Thursday, September 04, 2003

YACCS is now saying that commenting will probably be down until Monday 9/8 or so. Until then you can always email me (link at right).
The Star has a really cool article about the Rillito "river" (those of you who speak Spanish will get the point), including some nice pictures. If you've never been in Tucson in the summertime, you've never gotten to see these rivers flowing as we residents have. It's an awesome sight.

Wednesday, September 03, 2003

On the way back from the dentist, I passed a truck with a sticker that said "Our Drivers Test Drug Free". I couldn't help but think how amusing it would be to add an "s" to "drug"...
I had a dentist appointment today, a checkup on my periodontal disease. Fortunately it looks like it is under control and shouldn't be a problem. The dentist and hygienist are both very impressed with my progress and that I've been (*gasp*) actually doing what I was asked to do! Hey, they are my teeth and I want them to be with me till I die!
Frank Deford asks us not to hate Anna Kournikova just because she's beautiful.

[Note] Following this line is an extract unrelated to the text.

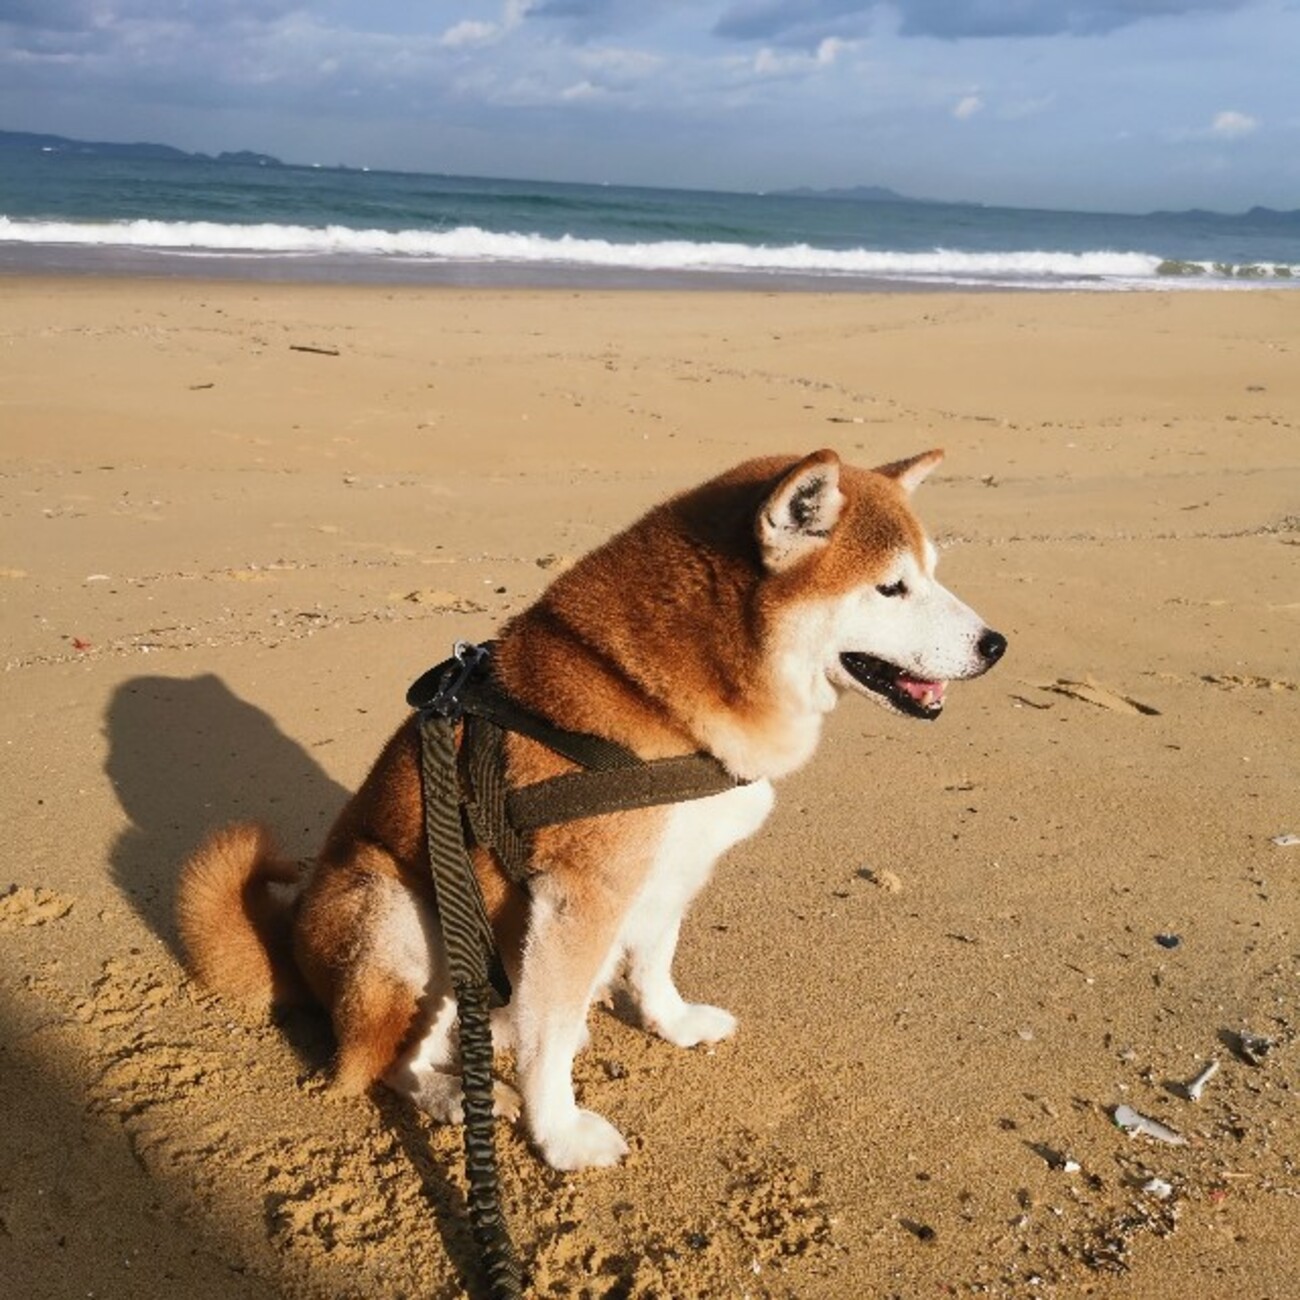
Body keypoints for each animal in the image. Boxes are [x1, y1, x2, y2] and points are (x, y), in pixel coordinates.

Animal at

Hey, I think she's terrific. Okay, as a tennis player she's not the best, but I'm sure she could beat the heck out of me. Of course I'd be a bit distracted :-).

Tuesday, September 02, 2003

The Arizona Daily Wildcat reports on a police raid that resulted in 57 people being taken to jail. Not surprisingly the underage students are griping that police should have more important things to do than arrest people who've been drinking. Personally I think it's terrific. In a community that's seen some tragic deaths recently due to underage drunk drivers, the more that this sort of thing can be prevented the better off we all are.

Monday, September 01, 2003

While heading to the rink today to skate, I almost had an accident -- the person ahead of me was turning right into Walmart, and I of course was intending to go straight. A person trying to make a left turn coming out of Walmart evidently assumed I was going to make a right turn as well and almost hit me. Fortunately we both jammed on our brakes and I avoided her by 2 or 3 feet. Sheesh.